- Exercise details
Extract the listing below in full, unchanged.

- Dataset content

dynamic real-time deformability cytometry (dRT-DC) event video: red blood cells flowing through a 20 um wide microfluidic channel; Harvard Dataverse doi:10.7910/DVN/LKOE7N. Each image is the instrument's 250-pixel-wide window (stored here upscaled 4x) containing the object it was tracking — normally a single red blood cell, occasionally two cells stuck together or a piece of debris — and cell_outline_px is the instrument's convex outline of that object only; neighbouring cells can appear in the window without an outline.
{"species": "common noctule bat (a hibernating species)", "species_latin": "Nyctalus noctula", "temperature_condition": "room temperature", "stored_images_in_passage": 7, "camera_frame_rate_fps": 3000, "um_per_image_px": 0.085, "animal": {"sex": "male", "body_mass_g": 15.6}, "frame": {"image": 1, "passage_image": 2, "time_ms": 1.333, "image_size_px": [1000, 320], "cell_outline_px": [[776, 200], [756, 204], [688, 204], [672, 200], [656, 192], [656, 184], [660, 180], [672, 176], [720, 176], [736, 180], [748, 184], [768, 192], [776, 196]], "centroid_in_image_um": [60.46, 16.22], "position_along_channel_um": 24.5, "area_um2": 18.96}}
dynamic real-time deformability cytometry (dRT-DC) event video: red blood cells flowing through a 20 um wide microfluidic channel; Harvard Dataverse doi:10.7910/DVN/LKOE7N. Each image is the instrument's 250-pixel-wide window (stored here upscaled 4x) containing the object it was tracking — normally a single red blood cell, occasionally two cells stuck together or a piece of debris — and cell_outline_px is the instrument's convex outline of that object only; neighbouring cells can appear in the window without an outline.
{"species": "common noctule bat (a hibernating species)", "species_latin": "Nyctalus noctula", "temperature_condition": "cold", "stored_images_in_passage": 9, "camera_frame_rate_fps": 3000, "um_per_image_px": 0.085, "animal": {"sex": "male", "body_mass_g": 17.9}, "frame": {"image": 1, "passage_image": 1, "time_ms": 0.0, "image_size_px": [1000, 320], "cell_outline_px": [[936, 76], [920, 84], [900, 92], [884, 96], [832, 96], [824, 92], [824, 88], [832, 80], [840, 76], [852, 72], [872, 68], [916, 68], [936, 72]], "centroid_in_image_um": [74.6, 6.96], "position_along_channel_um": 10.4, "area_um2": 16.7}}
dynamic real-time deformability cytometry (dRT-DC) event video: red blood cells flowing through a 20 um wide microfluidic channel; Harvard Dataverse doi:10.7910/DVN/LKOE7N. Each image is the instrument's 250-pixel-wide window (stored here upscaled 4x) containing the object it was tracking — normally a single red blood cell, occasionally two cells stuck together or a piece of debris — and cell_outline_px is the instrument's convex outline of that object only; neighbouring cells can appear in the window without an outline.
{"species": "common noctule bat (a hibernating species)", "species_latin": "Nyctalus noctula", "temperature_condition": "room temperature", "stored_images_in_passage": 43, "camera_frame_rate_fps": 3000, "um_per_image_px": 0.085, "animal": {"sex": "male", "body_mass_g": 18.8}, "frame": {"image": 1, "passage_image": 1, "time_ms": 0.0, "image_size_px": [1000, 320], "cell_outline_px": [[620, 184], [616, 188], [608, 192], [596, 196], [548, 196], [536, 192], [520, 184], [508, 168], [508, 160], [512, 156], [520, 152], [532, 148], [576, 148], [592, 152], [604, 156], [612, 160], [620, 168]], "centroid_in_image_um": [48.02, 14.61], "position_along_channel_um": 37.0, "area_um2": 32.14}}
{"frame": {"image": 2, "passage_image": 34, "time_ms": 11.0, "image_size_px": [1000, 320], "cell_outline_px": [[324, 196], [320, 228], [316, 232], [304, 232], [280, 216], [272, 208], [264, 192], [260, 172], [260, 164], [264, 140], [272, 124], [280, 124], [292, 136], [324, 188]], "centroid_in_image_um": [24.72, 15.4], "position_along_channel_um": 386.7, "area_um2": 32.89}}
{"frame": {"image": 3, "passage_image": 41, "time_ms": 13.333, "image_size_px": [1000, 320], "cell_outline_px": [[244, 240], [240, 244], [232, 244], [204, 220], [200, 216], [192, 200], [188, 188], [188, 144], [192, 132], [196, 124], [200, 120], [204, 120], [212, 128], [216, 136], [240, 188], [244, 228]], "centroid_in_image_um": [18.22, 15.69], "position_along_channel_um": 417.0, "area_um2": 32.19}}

- Worked answer
dynamic real-time deformability cytometry (dRT-DC) event video: red blood cells flowing through a 20 um wide microfluidic channel; Harvard Dataverse doi:10.7910/DVN/LKOE7N. Each image is the instrument's 250-pixel-wide window (stored here upscaled 4x) containing the object it was tracking — normally a single red blood cell, occasionally two cells stuck together or a piece of debris — and cell_outline_px is the instrument's convex outline of that object only; neighbouring cells can appear in the window without an outline.
{"species": "common noctule bat (a hibernating species)", "species_latin": "Nyctalus noctula", "temperature_condition": "room temperature", "stored_images_in_passage": 7, "camera_frame_rate_fps": 3000, "um_per_image_px": 0.085, "animal": {"sex": "male", "body_mass_g": 15.6}, "frame": {"image": 1, "passage_image": 2, "time_ms": 1.333, "image_size_px": [1000, 320], "cell_outline_px": [[776, 200], [756, 204], [688, 204], [672, 200], [656, 192], [656, 184], [660, 180], [672, 176], [720, 176], [736, 180], [748, 184], [768, 192], [776, 196]], "centroid_in_image_um": [60.46, 16.22], "position_along_channel_um": 24.5, "area_um2": 18.96}}
dynamic real-time deformability cytometry (dRT-DC) event video: red blood cells flowing through a 20 um wide microfluidic channel; Harvard Dataverse doi:10.7910/DVN/LKOE7N. Each image is the instrument's 250-pixel-wide window (stored here upscaled 4x) containing the object it was tracking — normally a single red blood cell, occasionally two cells stuck together or a piece of debris — and cell_outline_px is the instrument's convex outline of that object only; neighbouring cells can appear in the window without an outline.
{"species": "common noctule bat (a hibernating species)", "species_latin": "Nyctalus noctula", "temperature_condition": "cold", "stored_images_in_passage": 9, "camera_frame_rate_fps": 3000, "um_per_image_px": 0.085, "animal": {"sex": "male", "body_mass_g": 17.9}, "frame": {"image": 1, "passage_image": 1, "time_ms": 0.0, "image_size_px": [1000, 320], "cell_outline_px": [[936, 76], [920, 84], [900, 92], [884, 96], [832, 96], [824, 92], [824, 88], [832, 80], [840, 76], [852, 72], [872, 68], [916, 68], [936, 72]], "centroid_in_image_um": [74.6, 6.96], "position_along_channel_um": 10.4, "area_um2": 16.7}}
dynamic real-time deformability cytometry (dRT-DC) event video: red blood cells flowing through a 20 um wide microfluidic channel; Harvard Dataverse doi:10.7910/DVN/LKOE7N. Each image is the instrument's 250-pixel-wide window (stored here upscaled 4x) containing the object it was tracking — normally a single red blood cell, occasionally two cells stuck together or a piece of debris — and cell_outline_px is the instrument's convex outline of that object only; neighbouring cells can appear in the window without an outline.
{"species": "common noctule bat (a hibernating species)", "species_latin": "Nyctalus noctula", "temperature_condition": "room temperature", "stored_images_in_passage": 43, "camera_frame_rate_fps": 3000, "um_per_image_px": 0.085, "animal": {"sex": "male", "body_mass_g": 18.8}, "frame": {"image": 1, "passage_image": 1, "time_ms": 0.0, "image_size_px": [1000, 320], "cell_outline_px": [[620, 184], [616, 188], [608, 192], [596, 196], [548, 196], [536, 192], [520, 184], [508, 168], [508, 160], [512, 156], [520, 152], [532, 148], [576, 148], [592, 152], [604, 156], [612, 160], [620, 168]], "centroid_in_image_um": [48.02, 14.61], "position_along_channel_um": 37.0, "area_um2": 32.14}}
{"frame": {"image": 2, "passage_image": 34, "time_ms": 11.0, "image_size_px": [1000, 320], "cell_outline_px": [[324, 196], [320, 228], [316, 232], [304, 232], [280, 216], [272, 208], [264, 192], [260, 172], [260, 164], [264, 140], [272, 124], [280, 124], [292, 136], [324, 188]], "centroid_in_image_um": [24.72, 15.4], "position_along_channel_um": 386.7, "area_um2": 32.89}}
{"frame": {"image": 3, "passage_image": 41, "time_ms": 13.333, "image_size_px": [1000, 320], "cell_outline_px": [[244, 240], [240, 244], [232, 244], [204, 220], [200, 216], [192, 200], [188, 188], [188, 144], [192, 132], [196, 124], [200, 120], [204, 120], [212, 128], [216, 136], [240, 188], [244, 228]], "centroid_in_image_um": [18.22, 15.69], "position_along_channel_um": 417.0, "area_um2": 32.19}}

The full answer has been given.